● **PROBLEM DESCRIPTION**:
Retype the entries in full, exactly.

ENTRIES SHOWN START

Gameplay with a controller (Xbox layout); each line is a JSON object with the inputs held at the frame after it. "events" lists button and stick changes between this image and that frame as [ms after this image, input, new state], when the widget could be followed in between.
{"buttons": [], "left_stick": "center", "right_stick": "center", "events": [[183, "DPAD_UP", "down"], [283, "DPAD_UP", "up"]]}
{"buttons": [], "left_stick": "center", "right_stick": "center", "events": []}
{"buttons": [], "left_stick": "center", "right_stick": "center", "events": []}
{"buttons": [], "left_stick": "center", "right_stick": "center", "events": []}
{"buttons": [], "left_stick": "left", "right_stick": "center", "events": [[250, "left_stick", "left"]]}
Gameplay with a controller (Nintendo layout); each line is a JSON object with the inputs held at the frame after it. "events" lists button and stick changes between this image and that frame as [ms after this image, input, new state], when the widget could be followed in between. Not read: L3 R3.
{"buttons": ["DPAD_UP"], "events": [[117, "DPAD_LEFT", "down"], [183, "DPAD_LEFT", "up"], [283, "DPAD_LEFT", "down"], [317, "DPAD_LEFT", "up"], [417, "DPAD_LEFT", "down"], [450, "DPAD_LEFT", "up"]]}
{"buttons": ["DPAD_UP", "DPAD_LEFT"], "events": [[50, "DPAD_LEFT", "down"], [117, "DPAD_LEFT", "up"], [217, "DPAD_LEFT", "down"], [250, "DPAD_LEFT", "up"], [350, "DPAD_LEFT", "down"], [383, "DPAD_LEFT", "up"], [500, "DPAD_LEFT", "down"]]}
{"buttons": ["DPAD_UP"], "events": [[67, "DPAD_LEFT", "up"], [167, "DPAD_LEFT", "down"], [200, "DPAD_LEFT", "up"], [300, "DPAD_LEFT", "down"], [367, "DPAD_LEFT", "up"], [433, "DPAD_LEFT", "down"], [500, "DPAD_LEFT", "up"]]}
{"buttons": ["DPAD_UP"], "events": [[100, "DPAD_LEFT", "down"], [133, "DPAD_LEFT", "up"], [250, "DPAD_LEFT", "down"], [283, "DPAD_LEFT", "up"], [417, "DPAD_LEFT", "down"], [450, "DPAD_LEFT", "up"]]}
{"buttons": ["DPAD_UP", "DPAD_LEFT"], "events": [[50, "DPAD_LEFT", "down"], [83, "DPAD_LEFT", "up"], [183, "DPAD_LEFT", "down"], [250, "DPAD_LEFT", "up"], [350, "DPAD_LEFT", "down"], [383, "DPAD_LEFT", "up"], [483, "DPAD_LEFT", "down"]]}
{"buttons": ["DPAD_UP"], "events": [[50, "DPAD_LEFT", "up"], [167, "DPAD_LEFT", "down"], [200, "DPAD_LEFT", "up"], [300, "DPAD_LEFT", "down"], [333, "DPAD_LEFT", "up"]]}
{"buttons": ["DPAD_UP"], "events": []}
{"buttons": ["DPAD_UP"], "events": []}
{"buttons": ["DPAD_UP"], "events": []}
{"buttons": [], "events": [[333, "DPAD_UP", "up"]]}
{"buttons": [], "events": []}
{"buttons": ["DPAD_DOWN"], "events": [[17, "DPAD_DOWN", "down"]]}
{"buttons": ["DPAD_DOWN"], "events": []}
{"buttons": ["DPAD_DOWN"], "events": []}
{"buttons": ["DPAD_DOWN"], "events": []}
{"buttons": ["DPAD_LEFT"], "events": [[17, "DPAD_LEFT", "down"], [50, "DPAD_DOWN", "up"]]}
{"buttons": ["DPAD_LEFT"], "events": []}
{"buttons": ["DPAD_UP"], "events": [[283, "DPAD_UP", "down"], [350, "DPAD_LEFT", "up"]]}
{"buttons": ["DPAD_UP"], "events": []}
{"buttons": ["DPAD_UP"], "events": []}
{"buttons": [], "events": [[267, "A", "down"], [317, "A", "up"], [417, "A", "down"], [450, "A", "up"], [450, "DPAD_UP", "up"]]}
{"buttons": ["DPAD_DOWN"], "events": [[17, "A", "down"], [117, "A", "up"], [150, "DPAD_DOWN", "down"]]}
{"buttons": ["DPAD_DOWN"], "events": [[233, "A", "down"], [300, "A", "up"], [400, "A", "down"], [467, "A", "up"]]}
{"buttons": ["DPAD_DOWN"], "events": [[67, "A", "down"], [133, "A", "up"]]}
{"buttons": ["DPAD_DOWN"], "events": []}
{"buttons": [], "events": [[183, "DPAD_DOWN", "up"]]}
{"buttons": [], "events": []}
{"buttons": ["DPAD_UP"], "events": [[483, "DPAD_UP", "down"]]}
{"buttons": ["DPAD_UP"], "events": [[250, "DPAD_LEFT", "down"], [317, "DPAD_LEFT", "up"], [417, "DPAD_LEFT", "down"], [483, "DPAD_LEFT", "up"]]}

ENTRIES SHOWN END

● **SOLUTION FOR THIS EXERCISE**:
Gameplay with a controller (Xbox layout); each line is a JSON object with the inputs held at the frame after it. "events" lists button and stick changes between this image and that frame as [ms after this image, input, new state], when the widget could be followed in between.
{"buttons": [], "left_stick": "center", "right_stick": "center", "events": [[183, "DPAD_UP", "down"], [283, "DPAD_UP", "up"]]}
{"buttons": [], "left_stick": "center", "right_stick": "center", "events": []}
{"buttons": [], "left_stick": "center", "right_stick": "center", "events": []}
{"buttons": [], "left_stick": "center", "right_stick": "center", "events": []}
{"buttons": [], "left_stick": "left", "right_stick": "center", "events": [[250, "left_stick", "left"]]}
Gameplay with a controller (Nintendo layout); each line is a JSON object with the inputs held at the frame after it. "events" lists button and stick changes between this image and that frame as [ms after this image, input, new state], when the widget could be followed in between. Not read: L3 R3.
{"buttons": ["DPAD_UP"], "events": [[117, "DPAD_LEFT", "down"], [183, "DPAD_LEFT", "up"], [283, "DPAD_LEFT", "down"], [317, "DPAD_LEFT", "up"], [417, "DPAD_LEFT", "down"], [450, "DPAD_LEFT", "up"]]}
{"buttons": ["DPAD_UP", "DPAD_LEFT"], "events": [[50, "DPAD_LEFT", "down"], [117, "DPAD_LEFT", "up"], [217, "DPAD_LEFT", "down"], [250, "DPAD_LEFT", "up"], [350, "DPAD_LEFT", "down"], [383, "DPAD_LEFT", "up"], [500, "DPAD_LEFT", "down"]]}
{"buttons": ["DPAD_UP"], "events": [[67, "DPAD_LEFT", "up"], [167, "DPAD_LEFT", "down"], [200, "DPAD_LEFT", "up"], [300, "DPAD_LEFT", "down"], [367, "DPAD_LEFT", "up"], [433, "DPAD_LEFT", "down"], [500, "DPAD_LEFT", "up"]]}
{"buttons": ["DPAD_UP"], "events": [[100, "DPAD_LEFT", "down"], [133, "DPAD_LEFT", "up"], [250, "DPAD_LEFT", "down"], [283, "DPAD_LEFT", "up"], [417, "DPAD_LEFT", "down"], [450, "DPAD_LEFT", "up"]]}
{"buttons": ["DPAD_UP", "DPAD_LEFT"], "events": [[50, "DPAD_LEFT", "down"], [83, "DPAD_LEFT", "up"], [183, "DPAD_LEFT", "down"], [250, "DPAD_LEFT", "up"], [350, "DPAD_LEFT", "down"], [383, "DPAD_LEFT", "up"], [483, "DPAD_LEFT", "down"]]}
{"buttons": ["DPAD_UP"], "events": [[50, "DPAD_LEFT", "up"], [167, "DPAD_LEFT", "down"], [200, "DPAD_LEFT", "up"], [300, "DPAD_LEFT", "down"], [333, "DPAD_LEFT", "up"]]}
{"buttons": ["DPAD_UP"], "events": []}
{"buttons": ["DPAD_UP"], "events": []}
{"buttons": ["DPAD_UP"], "events": []}
{"buttons": [], "events": [[333, "DPAD_UP", "up"]]}
{"buttons": [], "events": []}
{"buttons": ["DPAD_DOWN"], "events": [[17, "DPAD_DOWN", "down"]]}
{"buttons": ["DPAD_DOWN"], "events": []}
{"buttons": ["DPAD_DOWN"], "events": []}
{"buttons": ["DPAD_DOWN"], "events": []}
{"buttons": ["DPAD_LEFT"], "events": [[17, "DPAD_LEFT", "down"], [50, "DPAD_DOWN", "up"]]}
{"buttons": ["DPAD_LEFT"], "events": []}
{"buttons": ["DPAD_UP"], "events": [[283, "DPAD_UP", "down"], [350, "DPAD_LEFT", "up"]]}
{"buttons": ["DPAD_UP"], "events": []}
{"buttons": ["DPAD_UP"], "events": []}
{"buttons": [], "events": [[267, "A", "down"], [317, "A", "up"], [417, "A", "down"], [450, "A", "up"], [450, "DPAD_UP", "up"]]}
{"buttons": ["DPAD_DOWN"], "events": [[17, "A", "down"], [117, "A", "up"], [150, "DPAD_DOWN", "down"]]}
{"buttons": ["DPAD_DOWN"], "events": [[233, "A", "down"], [300, "A", "up"], [400, "A", "down"], [467, "A", "up"]]}
{"buttons": ["DPAD_DOWN"], "events": [[67, "A", "down"], [133, "A", "up"]]}
{"buttons": ["DPAD_DOWN"], "events": []}
{"buttons": [], "events": [[183, "DPAD_DOWN", "up"]]}
{"buttons": [], "events": []}
{"buttons": ["DPAD_UP"], "events": [[483, "DPAD_UP", "down"]]}
{"buttons": ["DPAD_UP"], "events": [[250, "DPAD_LEFT", "down"], [317, "DPAD_LEFT", "up"], [417, "DPAD_LEFT", "down"], [483, "DPAD_LEFT", "up"]]}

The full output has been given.